[Screenshot and code edit data]
┄┄┄┄┄┄┄┄┄┄

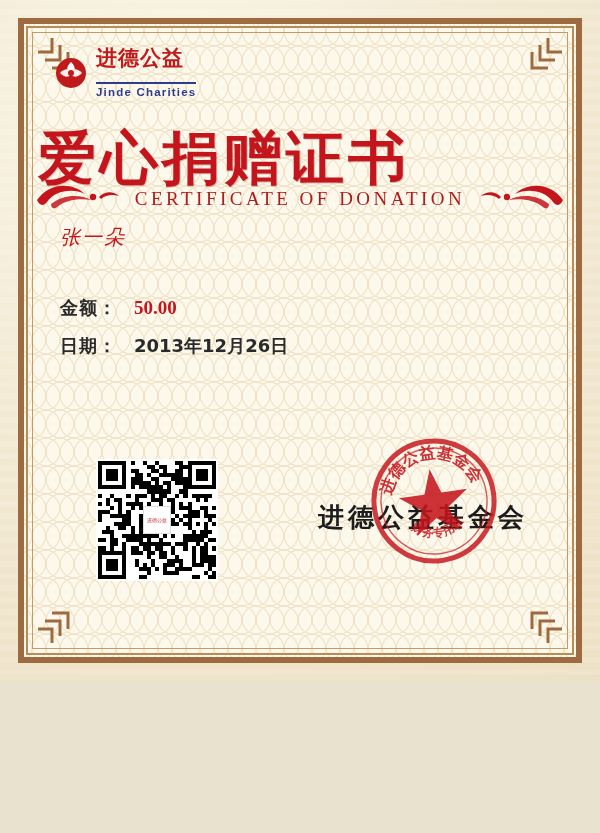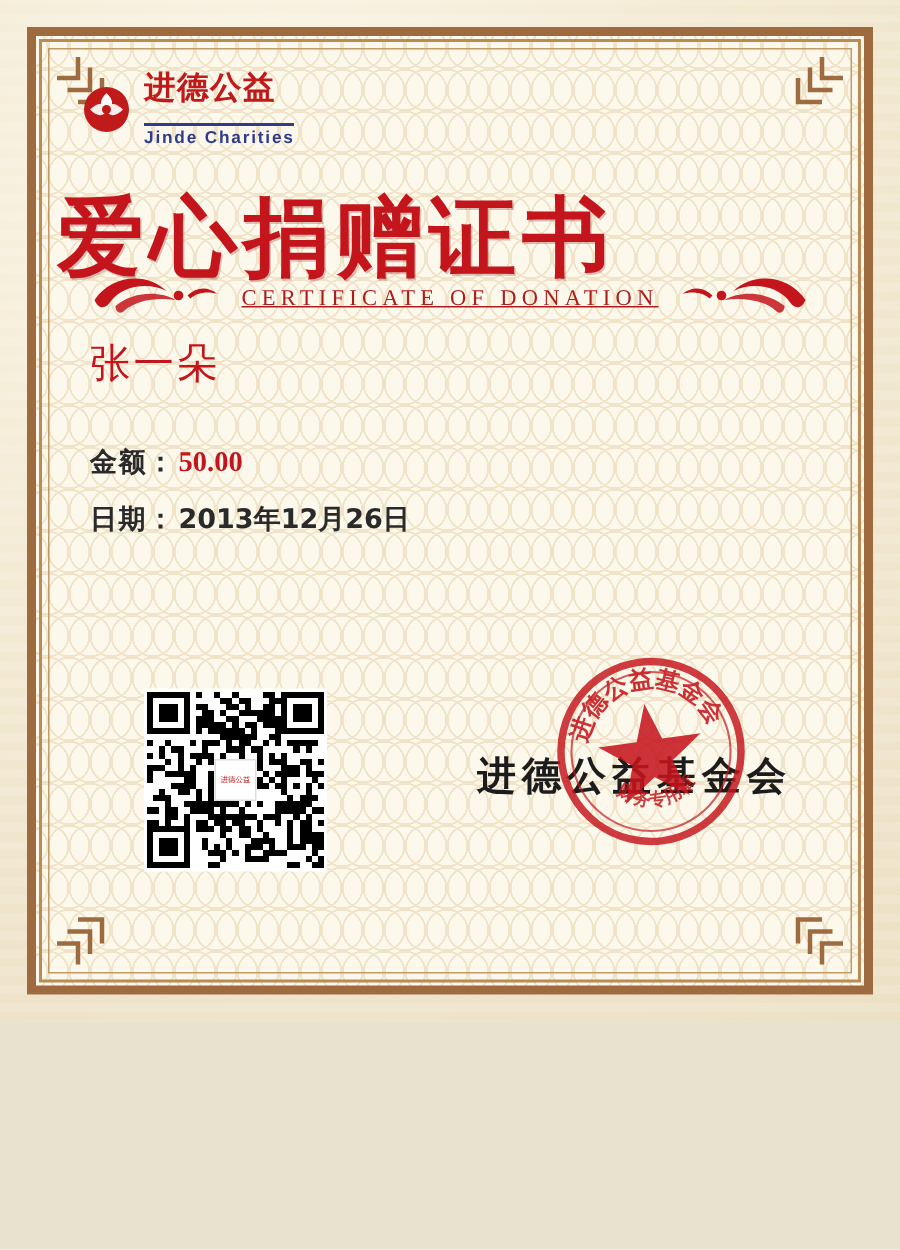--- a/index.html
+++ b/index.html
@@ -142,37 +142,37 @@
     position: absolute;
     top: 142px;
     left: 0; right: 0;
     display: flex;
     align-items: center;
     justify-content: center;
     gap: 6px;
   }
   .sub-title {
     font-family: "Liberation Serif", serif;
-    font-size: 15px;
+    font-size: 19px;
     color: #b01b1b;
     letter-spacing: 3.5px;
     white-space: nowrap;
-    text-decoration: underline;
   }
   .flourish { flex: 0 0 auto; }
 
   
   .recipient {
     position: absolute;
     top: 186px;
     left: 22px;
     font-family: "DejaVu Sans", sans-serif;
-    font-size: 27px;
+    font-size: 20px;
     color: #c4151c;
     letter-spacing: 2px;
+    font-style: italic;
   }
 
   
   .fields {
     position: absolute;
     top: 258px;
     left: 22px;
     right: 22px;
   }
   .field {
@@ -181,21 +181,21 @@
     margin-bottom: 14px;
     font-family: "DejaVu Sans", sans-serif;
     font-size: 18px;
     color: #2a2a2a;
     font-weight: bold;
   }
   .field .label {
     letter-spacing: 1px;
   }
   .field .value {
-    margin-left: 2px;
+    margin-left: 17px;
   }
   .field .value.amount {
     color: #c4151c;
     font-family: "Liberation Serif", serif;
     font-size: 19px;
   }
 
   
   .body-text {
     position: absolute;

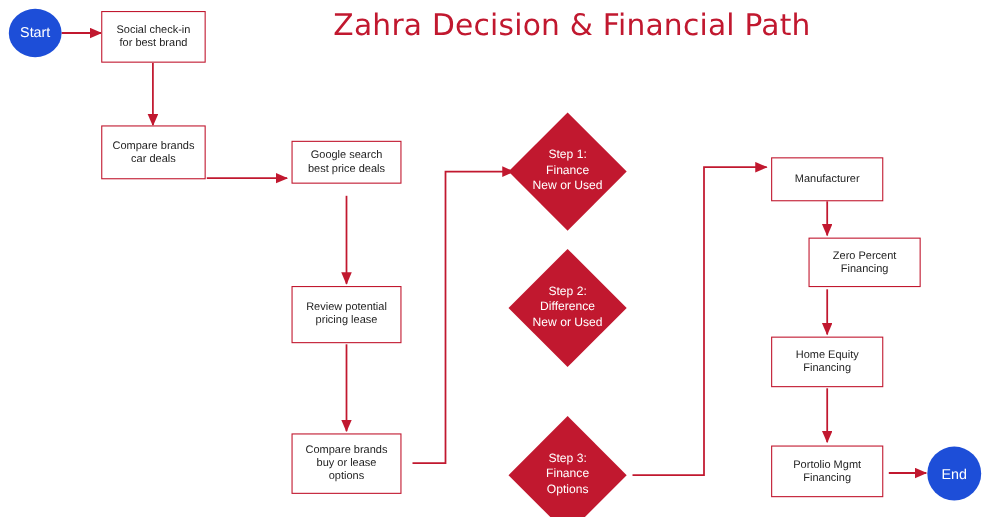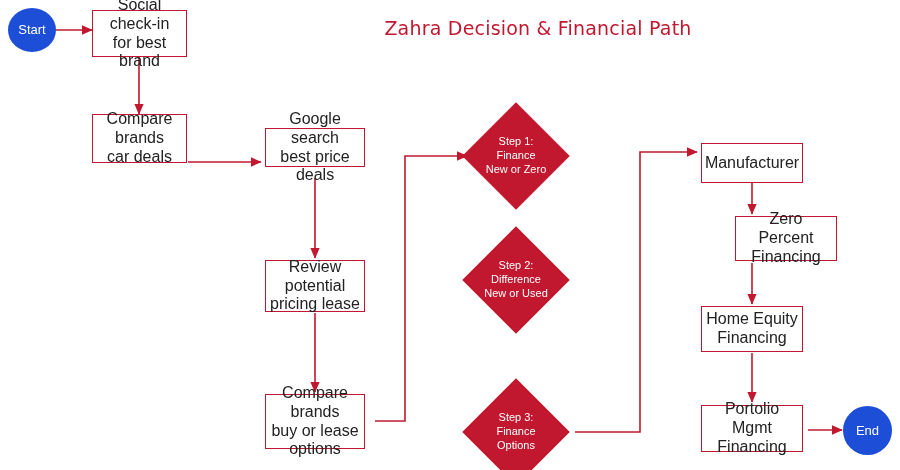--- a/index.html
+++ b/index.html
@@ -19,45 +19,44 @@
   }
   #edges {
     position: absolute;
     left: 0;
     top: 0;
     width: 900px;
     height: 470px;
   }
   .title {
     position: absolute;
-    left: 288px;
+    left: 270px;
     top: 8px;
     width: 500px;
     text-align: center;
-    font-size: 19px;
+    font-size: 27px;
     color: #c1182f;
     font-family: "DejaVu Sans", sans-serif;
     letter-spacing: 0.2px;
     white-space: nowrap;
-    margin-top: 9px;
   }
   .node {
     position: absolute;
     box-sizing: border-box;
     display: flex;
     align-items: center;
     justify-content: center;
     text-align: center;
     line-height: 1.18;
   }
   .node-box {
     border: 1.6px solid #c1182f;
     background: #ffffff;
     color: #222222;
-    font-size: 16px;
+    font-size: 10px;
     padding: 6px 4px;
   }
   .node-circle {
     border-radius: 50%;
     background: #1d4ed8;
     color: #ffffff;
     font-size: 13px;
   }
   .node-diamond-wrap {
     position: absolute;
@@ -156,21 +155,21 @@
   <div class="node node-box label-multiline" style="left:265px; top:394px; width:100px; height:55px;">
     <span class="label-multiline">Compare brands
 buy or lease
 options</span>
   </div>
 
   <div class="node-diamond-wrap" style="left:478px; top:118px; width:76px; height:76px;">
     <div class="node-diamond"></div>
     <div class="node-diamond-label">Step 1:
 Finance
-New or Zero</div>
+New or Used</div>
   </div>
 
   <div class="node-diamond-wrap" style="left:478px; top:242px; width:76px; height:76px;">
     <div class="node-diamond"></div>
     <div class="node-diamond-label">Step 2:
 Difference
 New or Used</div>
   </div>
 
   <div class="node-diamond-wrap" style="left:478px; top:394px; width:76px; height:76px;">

┄┄┄┄┄┄┄┄┄┄

DIRECTIONS
From the records above, reproduce exactly the lines from the one with "-142,37 +142,37 @@" to the one with "margin-bottom: 14px;", both included, and no others.

COMPLETED EXERCISE
@@ -142,37 +142,37 @@
     position: absolute;
     top: 142px;
     left: 0; right: 0;
     display: flex;
     align-items: center;
     justify-content: center;
     gap: 6px;
   }
   .sub-title {
     font-family: "Liberation Serif", serif;
-    font-size: 15px;
+    font-size: 19px;
     color: #b01b1b;
     letter-spacing: 3.5px;
     white-space: nowrap;
-    text-decoration: underline;
   }
   .flourish { flex: 0 0 auto; }
 
   
   .recipient {
     position: absolute;
     top: 186px;
     left: 22px;
     font-family: "DejaVu Sans", sans-serif;
-    font-size: 27px;
+    font-size: 20px;
     color: #c4151c;
     letter-spacing: 2px;
+    font-style: italic;
   }
 
   
   .fields {
     position: absolute;
     top: 258px;
     left: 22px;
     right: 22px;
   }
   .field {
@@ -181,21 +181,21 @@
     margin-bottom: 14px;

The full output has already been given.